He highlighted gains in retention and graduation for UA students, citing the school's most recent six-year graduation rate of 66%. He said another jump in the graduation rate is expected, as the five-year graduation rate for the 2014 incoming class is "already over 66%."

Steinmetz said finances can keep students from graduating, and that the university has established an emergency grant fund "to help students who are encountering acute financial difficulties due to unforeseen circumstances." He added, "we just need to figure out how to scale this program up."

He referred to additional money, $5 million, being devoted to scholarships, "with an emphasis on addressing unmet need" of students.

The university's new Arkansas Transfer Achievement Scholarship, which allows graduates from UA System community colleges to continue on at UA-Fayetteville while paying community college tuition rates, aims to "expand the pipeline that comes in from our two-year colleges," Steinmetz said.

In listing ways to ensure steady enrollment, Steinmetz said increasing post-baccalaureate certificate programs will be considered, as well as possible expansion of distance-education programs.

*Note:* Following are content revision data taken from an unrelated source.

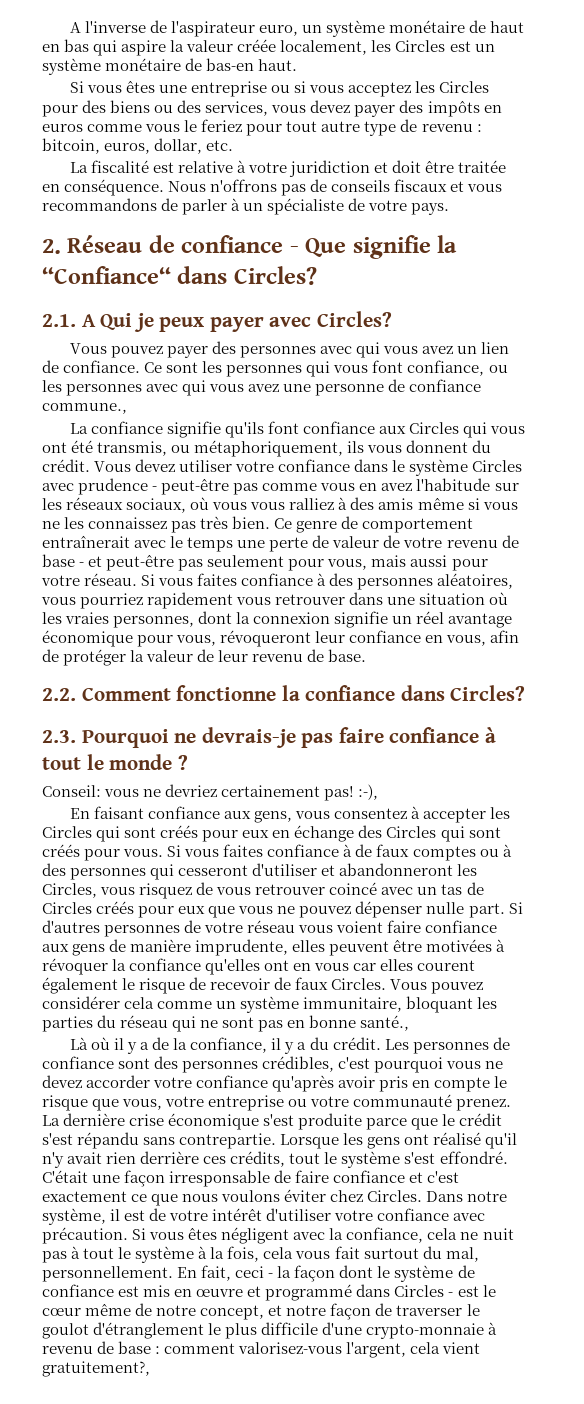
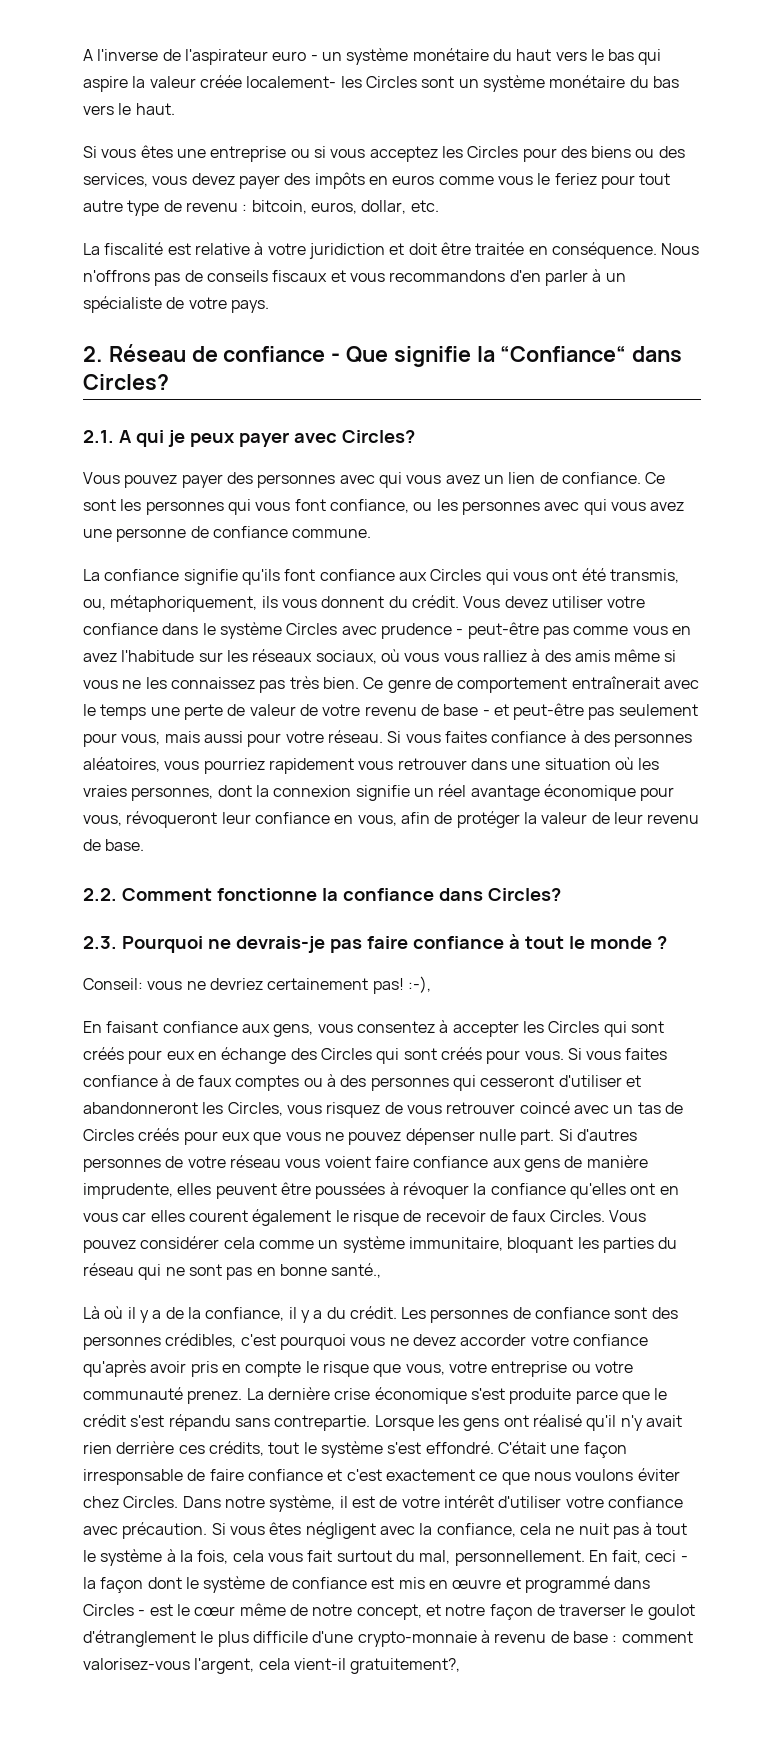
[259,20,525,37] [42,44,60,52] euro, un système monétaire de haut en -> [272,48,604,65] euro - un système monétaire du haut vers le
[280,40,495,55] [42,58,255,75] localement, les Circles est un système monétaire de bas-en -> [246,75,679,92] [83,103,132,115] localement- les Circles sont un système monétaire du bas vers le
[161,198,179,211] de -> [509,270,541,282] d'en
[100,313,133,330] Qui -> [135,430,164,447] qui
[42,403,127,414] commune., -> [292,529,372,538] commune.
[171,445,191,453] ou -> [83,599,106,610] ou,
[426,939,493,952] motivées -> [315,1182,386,1199] poussées
[442,1342,481,1354] vient -> [293,1658,346,1670] vient-il

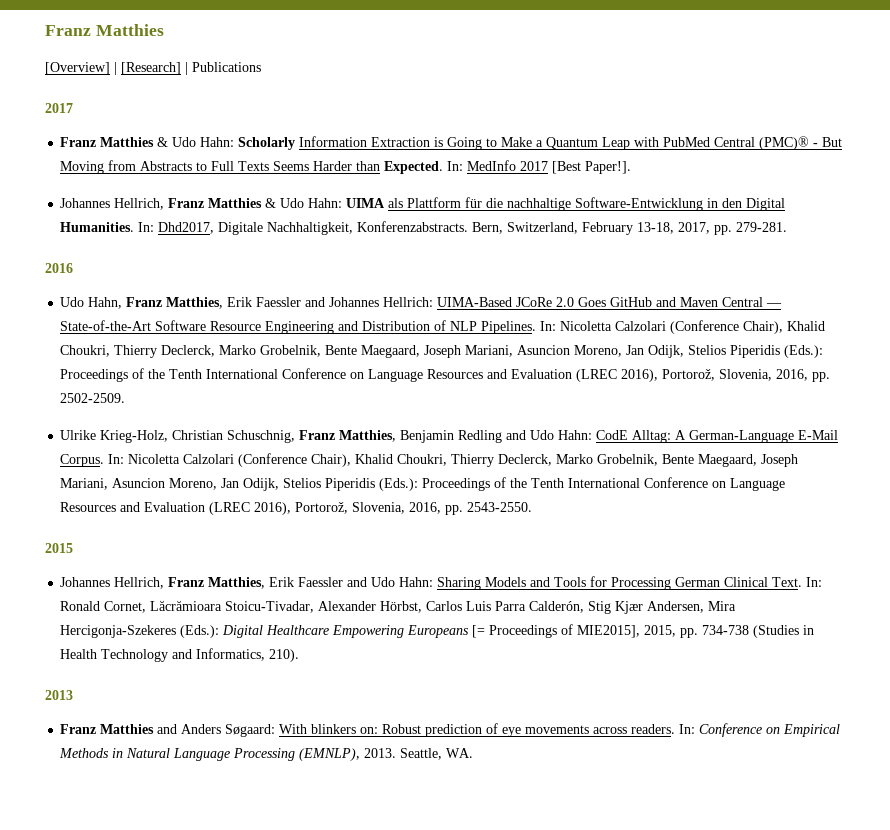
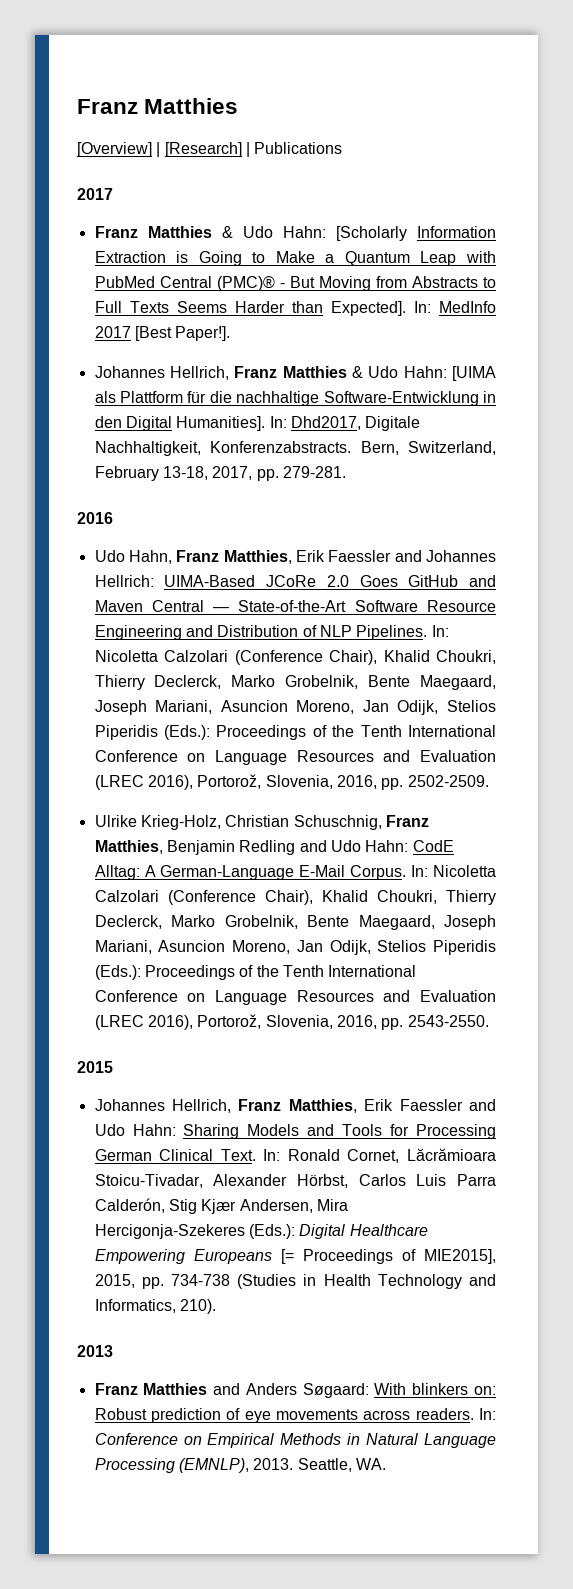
[238,137,296,150] Scholarly -> [335,226,407,241] [Scholarly
[384,161,444,174] Expected. -> [330,301,406,316] Expected].
[346,198,386,208] UIMA -> [452,366,496,381] [UIMA
[60,222,135,232] Humanities. -> [176,416,266,431] Humanities].

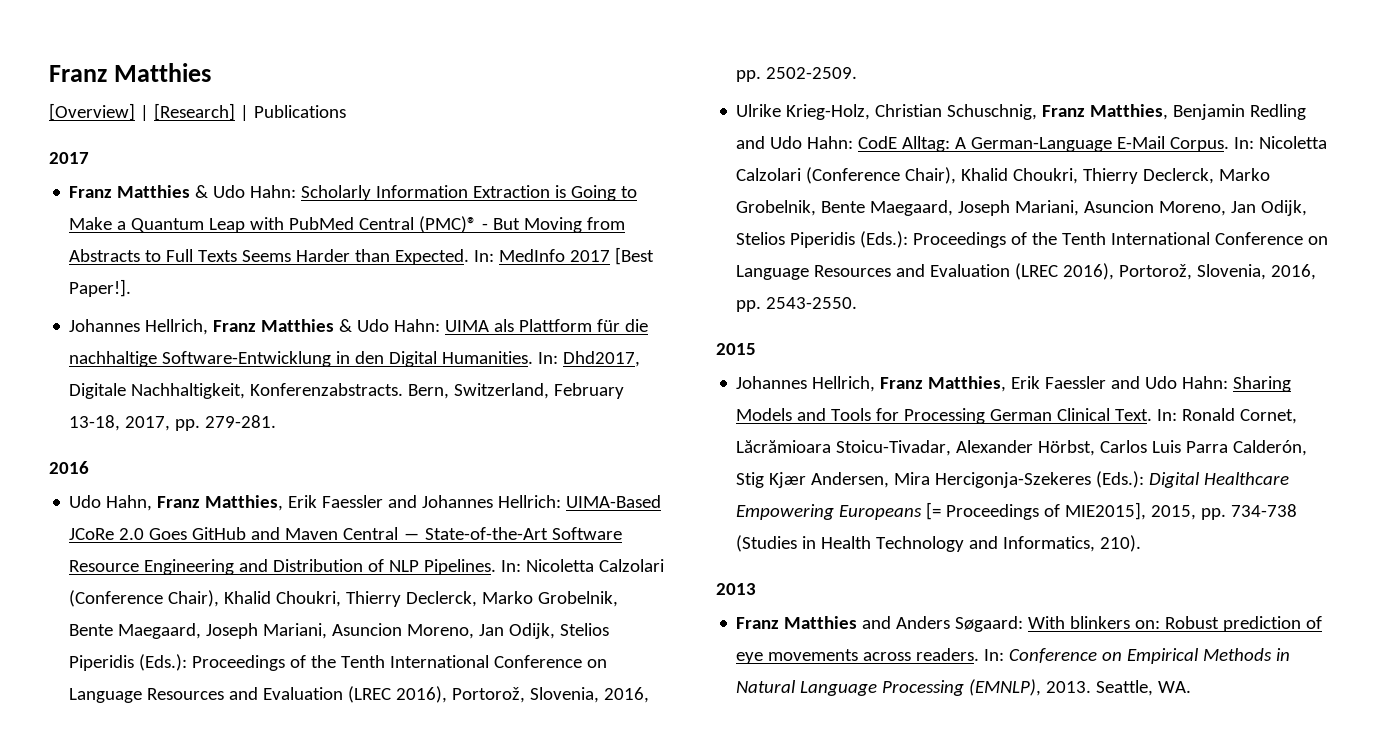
[335,226,407,241] [Scholarly -> [301,185,372,201] Scholarly
[330,301,406,316] Expected]. -> [395,249,470,265] Expected.
[452,366,496,381] [UIMA -> [445,320,490,332] UIMA
[176,416,266,431] Humanities]. -> [442,351,534,364] Humanities.

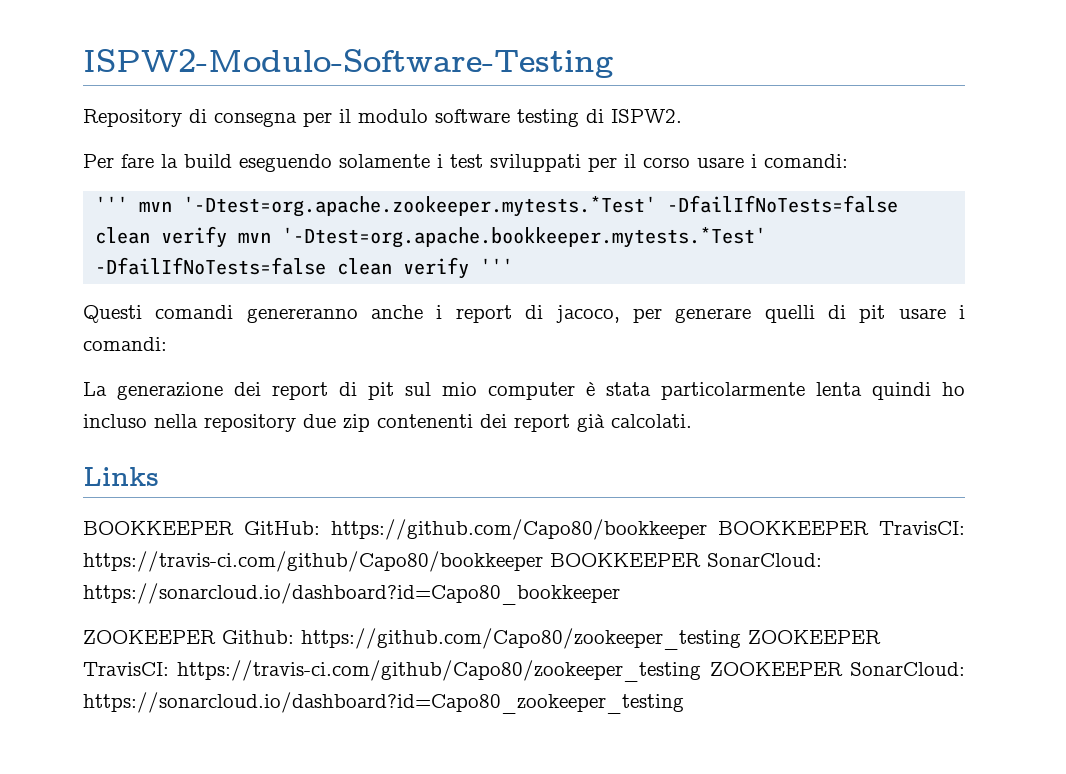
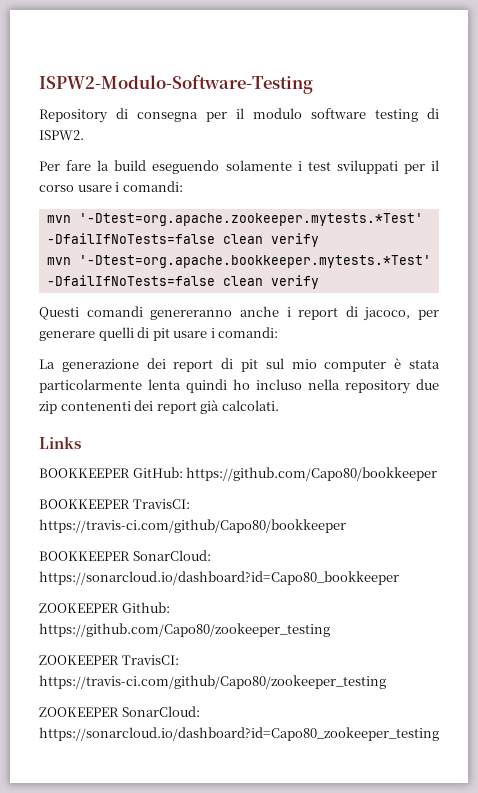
[95,196,129,212] ''' -> (183, 186) none
(228, 237) none -> (319, 240) //
[480,258,514,274] ''' -> (319, 282) none
(707, 529) none -> (438, 474) //
(543, 561) none -> (346, 526) //
(741, 639) none -> (330, 630) //
(702, 671) none -> (386, 682) //

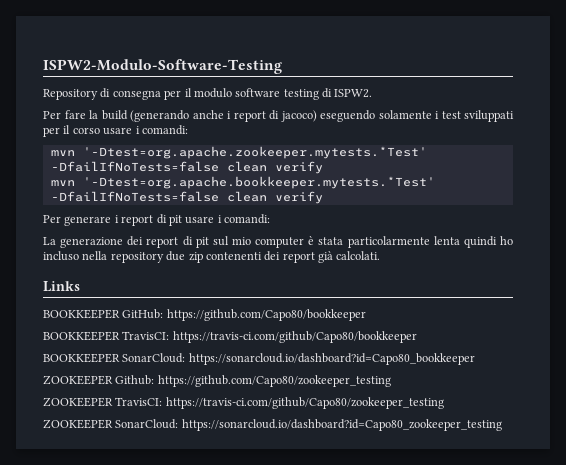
(147, 165) none -> [130,110,317,122] (generando anche i report di jacoco)
[39,306,439,321] [39,327,134,341] Questi comandi genereranno anche i report di jacoco, per generare quelli -> [43,215,154,226] Per generare i report

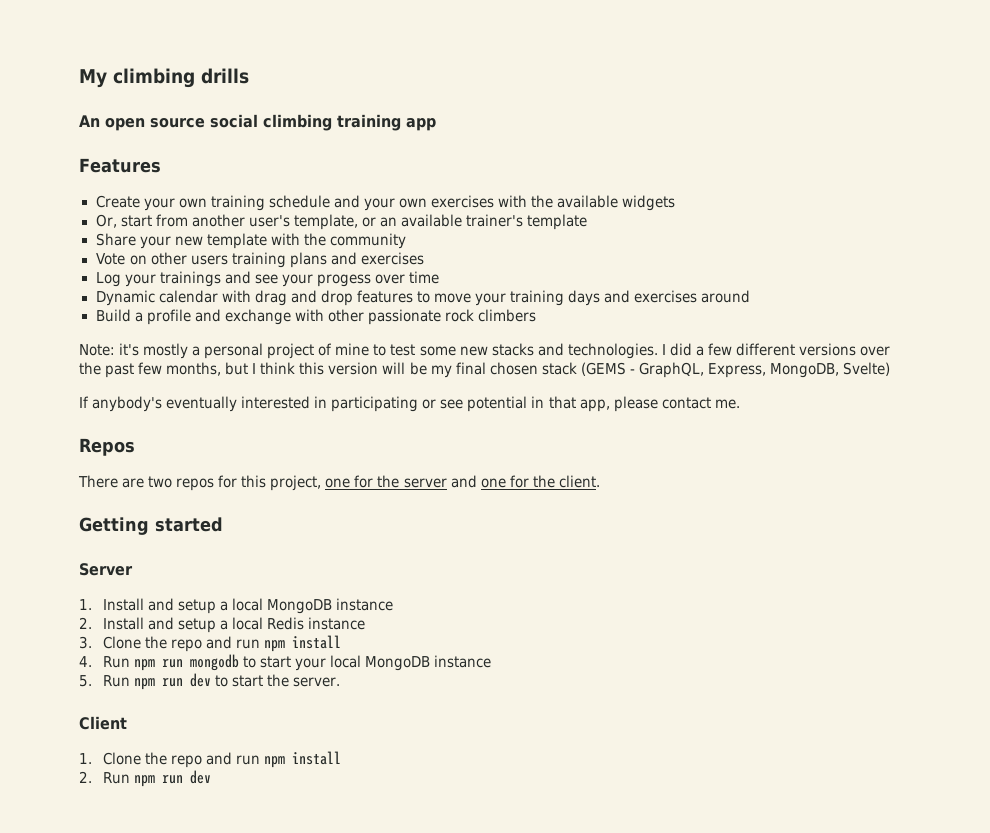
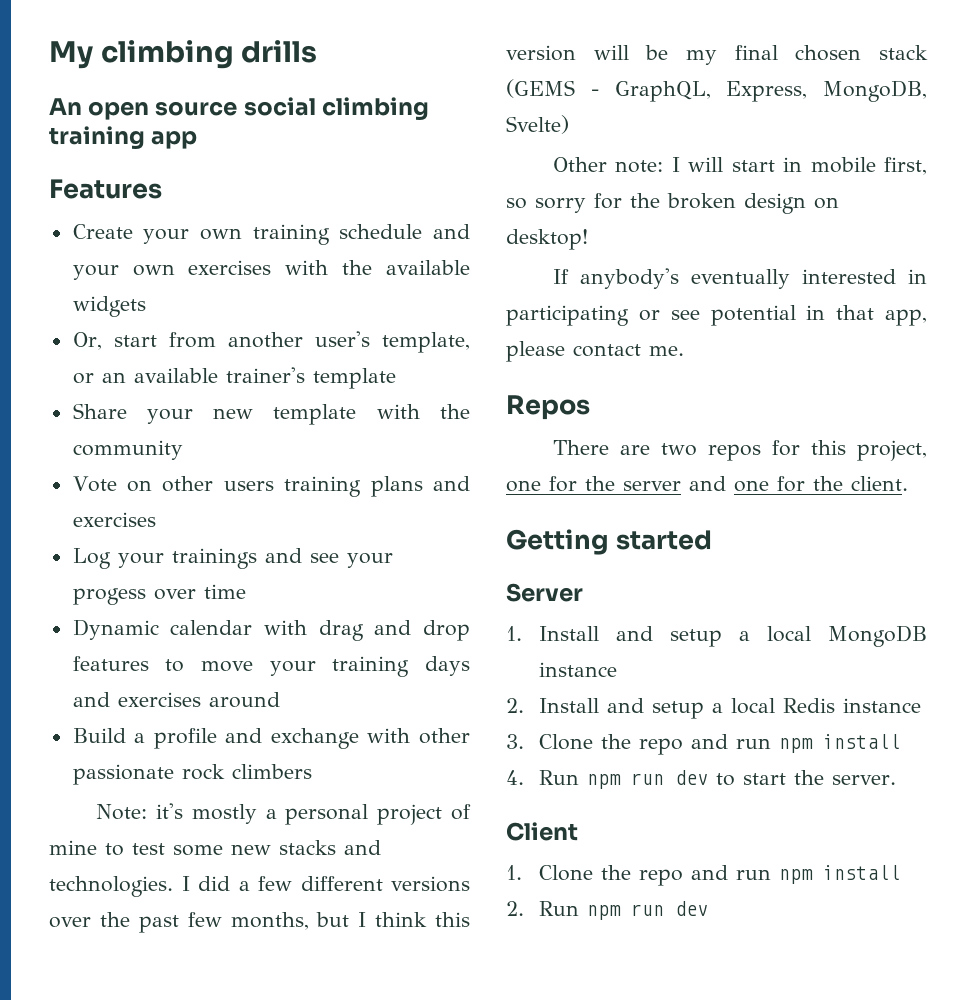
(890, 369) none -> [552,157,927,175] [506,193,839,214] [506,229,588,250] // Other note: I will start in mobile first, so sorry for the broken design on desktop!
[190,654,492,671] [79,675,184,690] mongodb to start your local MongoDB instance // 5. Run npm run -> (665, 779) none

He said plans are underway to develop another nine to 12 online programs over the next year or two.

Along with any new programs, Steinmetz said boosting student retention also will be important.

"Retaining and graduating students is not only the right thing to do," Steinmetz said, calling it "good public policy." He said an increase in retention "is also good financial stewardship."

"If we retain an additional 50 students a year -- only 50 students a year -- they contribute nearly $600,000 in tuition and fees," Steinmetz said.